Scientists have identified a missing molecule in Down syndrome brains that could potentially be restored to improve cognitive function even in adulthood—a breakthrough that challenges decades of assumptions about the irreversibility of the condition’s neurological effects.
The Discovery
Researchers from the Salk Institute for Biological Studies and the University of Virginia School of Medicine found that faulty brain circuits in Down syndrome may stem from a deficiency of pleiotrophin, a protein essential for nervous system development and function. The groundbreaking study, published in the journal Cell Reports, demonstrates that restoring this molecule improved brain function in adult mice long after their brains had fully formed.
“This study is really exciting because it serves as proof-of-concept that we can target astrocytes, a cell type in the brain specialized for secreting synapse-modulating molecules, to rewire the brain circuitry at adult ages,” said Dr. Ashley N. Brandebura, who conducted the research at Salk Institute and now continues her work at UVA Health’s Brain Institute.
Why This Matters
Down syndrome, caused by trisomy 21, affects approximately 1 in 640 live births in the United States and results in developmental delays, cognitive impairments, and various physiological challenges. Previous attempts to enhance brain circuits in Down syndrome required intervention at extremely precise and brief windows during pregnancy, making them impractical and risky.
The new approach offers a significant advantage: it works in adults, potentially eliminating the need for prenatal intervention altogether. This opens possibilities for treating existing patients rather than requiring treatment during the narrow developmental window in the womb.
The Science Behind It
The research team used a Down syndrome mouse model (Ts65Dn line) to map protein expression patterns in the brain. They discovered that pleiotrophin levels were markedly diminished in Down syndrome brains, particularly in astrocytes—specialized glial cells that maintain the chemical environment around neurons and secrete molecules crucial for synapse formation.
To test their hypothesis, the scientists employed viral vectors—engineered viruses stripped of harmful components—to deliver the gene encoding pleiotrophin specifically to astrocytes in the hippocampus, the brain region vital for memory and learning. This targeted approach allowed precise delivery without systemic side effects.
Remarkable Results
The results were striking: pleiotrophin delivery led to pronounced increases in synapse number and enhanced synaptic plasticity—the brain’s adaptive capacity underlying learning and memory. The treatment corrected dendrite structure, increased synapse density, and improved functional synaptic signaling in the hippocampus.
“This is still far off from use in humans, but it gives us hope that secreted molecules can be delivered with effective gene therapies or potentially protein infusions to improve quality of life in Down syndrome,” Brandebura explained.

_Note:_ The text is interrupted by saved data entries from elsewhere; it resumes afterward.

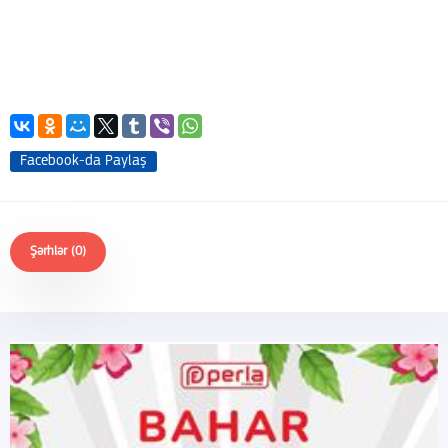
Facebook-da Paylaş
Şərhlər (0)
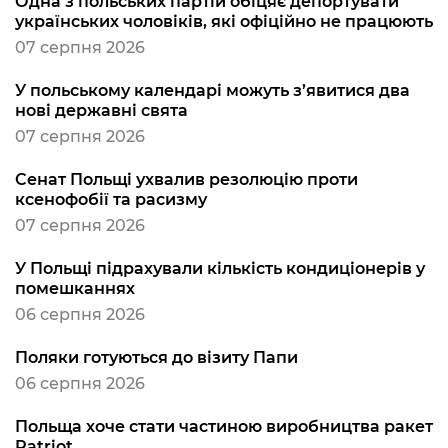
Одна з польських партій обіцяє депортувати
українських чоловіків, які офіційно не працюють
07 серпня 2026
У польському календарі можуть з’явитися два
нові державні свята
07 серпня 2026
Сенат Польщі ухвалив резолюцію проти
ксенофобії та расизму
07 серпня 2026
У Польщі підрахували кількість кондиціонерів у
помешканнях
06 серпня 2026
Поляки готуються до візиту Папи
06 серпня 2026
Польща хоче стати частиною виробництва ракет
Patriot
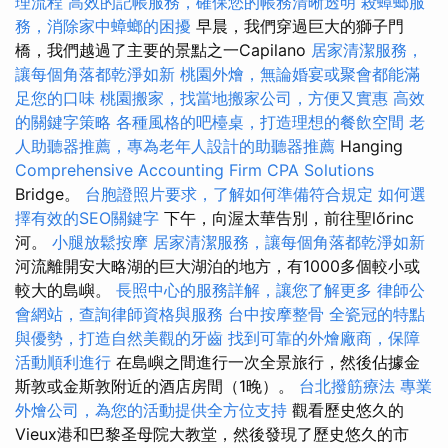
理流程
高效的記帳服務，確保您的帳務清晰透明
殺蟑螂服
務，消除家中蟑螂的困擾
早晨，我們穿過巨大的獅子門
橋，我們越過了主要的景點之一Capilano
居家清潔服務，
讓每個角落都乾淨如新
桃園外燴，無論婚宴或聚會都能滿
足您的口味
桃園搬家，找當地搬家公司，方便又實惠
高效
的關鍵字策略
各種風格的吧檯桌，打造理想的餐飲空間
老
人助聽器推薦，專為老年人設計的助聽器推薦
Hanging
Comprehensive Accounting Firm CPA Solutions
Bridge。
台胞證照片要求，了解如何準備符合規定
如何選
擇有效的SEO關鍵字
下午，向渥太華告別，前往聖lőrinc
河。
小腿放鬆按摩
居家清潔服務，讓每個角落都乾淨如新
河流離開安大略湖的巨大湖泊的地方，有1000多個較小或
較大的島嶼。
長照中心的服務詳解，讓您了解更多
律師公
會網站，查詢律師資格與服務
台中按摩整骨
全瓷冠的特點
與優勢，打造自然美觀的牙齒
找到可靠的外燴廠商，保障
活動順利進行
在島嶼之間進行一次全景旅行，然後佔據金
斯敦或金斯敦附近的酒店房間（1晚）。
台北撥筋療法
專業
外燴公司，為您的活動提供全方位支持
觀看歷史悠久的
Vieux港和巴黎圣母院大教堂，然後發現了歷史悠久的市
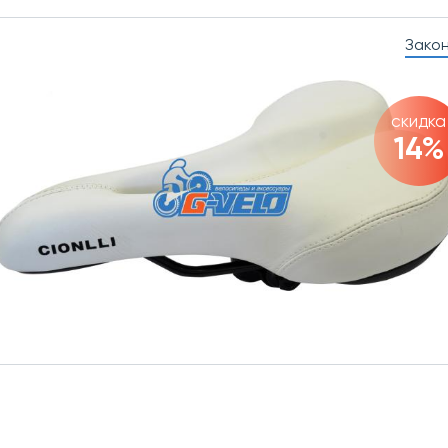
Зако
скидка
14%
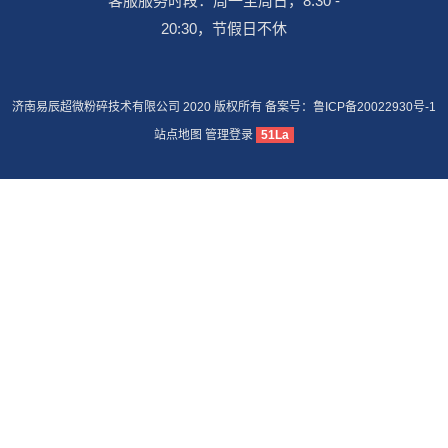
客服服务时段：周一至周日，8:30 -
20:30，节假日不休
济南易辰超微粉碎技术有限公司 2020 版权所有 备案号：
鲁ICP备20022930号-1
站点地图
管理登录
51La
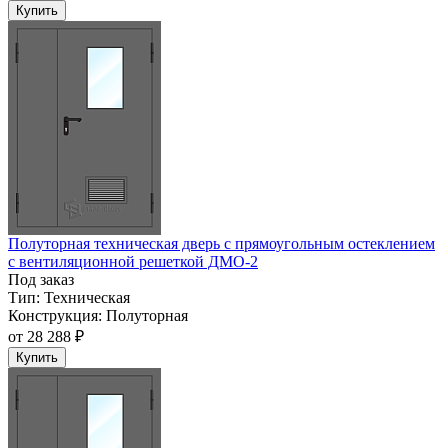
Купить
Полуторная техническая дверь с прямоугольным остеклением
с вентиляционной решеткой ДМО-2
Под заказ
Тип:
Техническая
Конструкция:
Полуторная
от
28 288 ₽
Купить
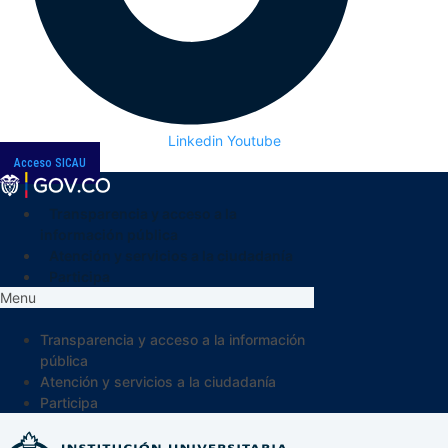
Linkedin
Youtube
Acceso SICAU
Transparencia y acceso a la
información pública
Atención y servicios a la ciudadanía
Participa
Menu
Transparencia y acceso a la información
pública
Atención y servicios a la ciudadanía
Participa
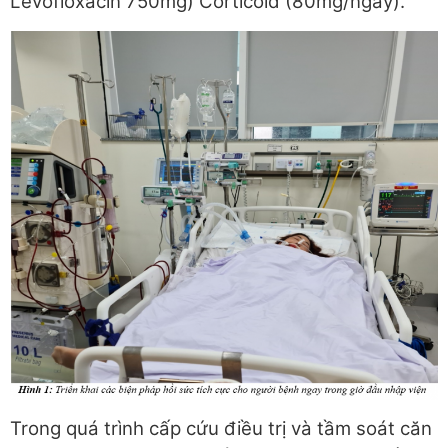
Levofloxacin 750mg) Corticoid (80mg/ngày).
Trong quá trình cấp cứu điều trị và tầm soát căn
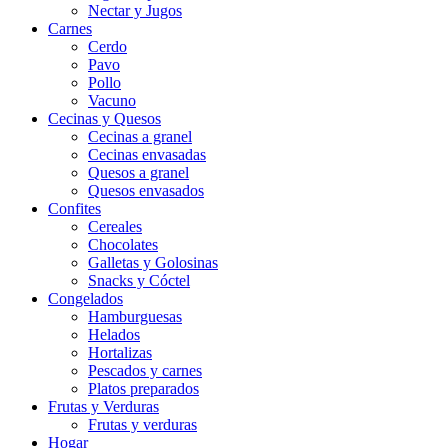
Nectar y Jugos
Carnes
Cerdo
Pavo
Pollo
Vacuno
Cecinas y Quesos
Cecinas a granel
Cecinas envasadas
Quesos a granel
Quesos envasados
Confites
Cereales
Chocolates
Galletas y Golosinas
Snacks y Cóctel
Congelados
Hamburguesas
Helados
Hortalizas
Pescados y carnes
Platos preparados
Frutas y Verduras
Frutas y verduras
Hogar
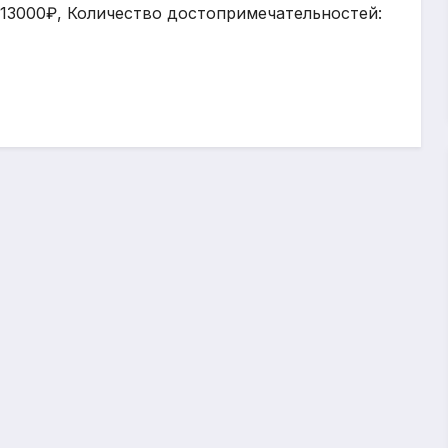
: 13000₽, Количество достопримечательностей:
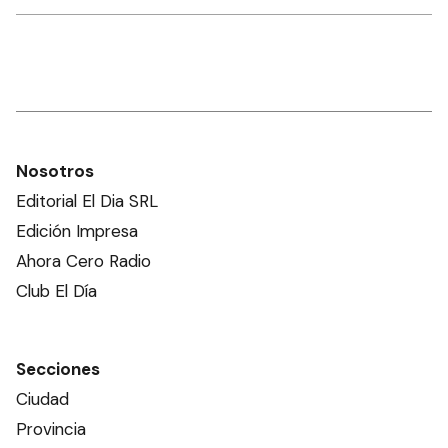
Nosotros
Editorial El Dia SRL
Edición Impresa
Ahora Cero Radio
Club El Día
Secciones
Ciudad
Provincia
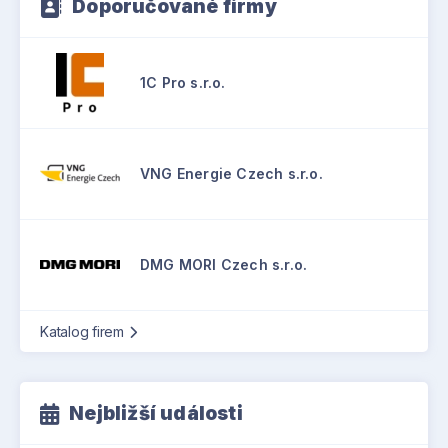
Doporučované firmy
1C Pro s.r.o.
VNG Energie Czech s.r.o.
DMG MORI Czech s.r.o.
Katalog firem
Nejbližší události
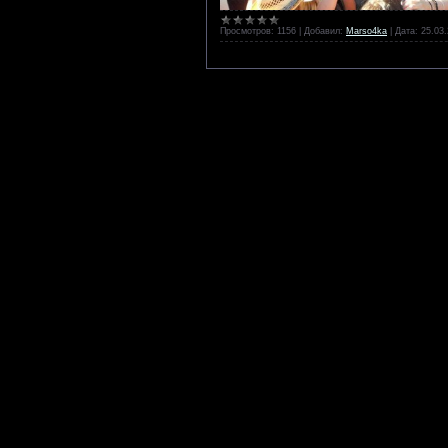
Просмотров:
1156
|
Добавил:
Marso4ka
|
Дата:
25.03.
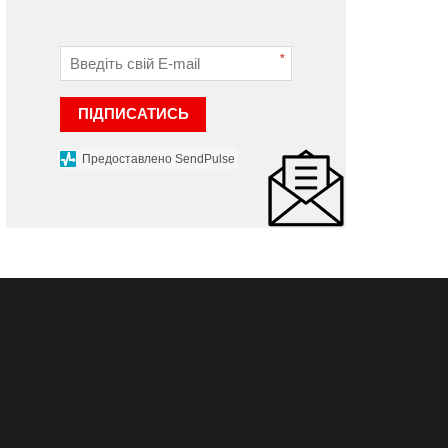
*
ПІДПИСАТИСЬ
Предоставлено SendPulse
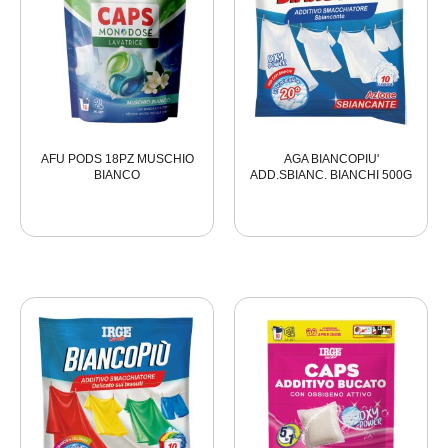
AFU PODS 18PZ MUSCHIO
AGA BIANCOPIU'
BIANCO
ADD.SBIANC. BIANCHI 500G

Targeting Astrocytes: A Paradigm Shift
For decades, astrocytes were considered mere “support staff” for neurons, but recent research has revealed they are active regulatory players that modulate neural network function and influence brain plasticity. The study’s lead researcher, neuroscientist Dr. Nicole J. Allen from the Salk Institute, has been systematically investigating how proteins secreted by astrocytes at different life stages modulate synapse stability and renewability.
By focusing on astrocytes as therapeutic targets, the team discovered a novel mechanism to promote brain plasticity that leverages these cells’ natural secretory capacities to influence synaptic connections dynamically.
Beyond Down Syndrome
While pleiotrophin deficiency is unlikely to be the sole cause of brain circuit problems in Down syndrome, the implications extend far beyond this condition. The astrocyte-mediated delivery strategy could benefit other disorders characterized by synaptic dysfunction, including fragile X syndrome, and potentially neurodegenerative conditions like Alzheimer’s disease, which involves progressive synaptic loss.
Funding and Next Steps
The research received support from the Chan Zuckerberg Initiative and the National Institutes of Health’s National Institute of Neurological Disorders and Stroke. While the approach remains far from clinical use in humans, it represents a crucial proof-of-concept that adult brain circuits can be rewired through targeted molecular interventions.
The findings challenge long-held assumptions about the fixed nature of brain architecture after early development and suggest that adult interventions may prove both viable and impactful for treating cognitive impairments associated with genetic disorders.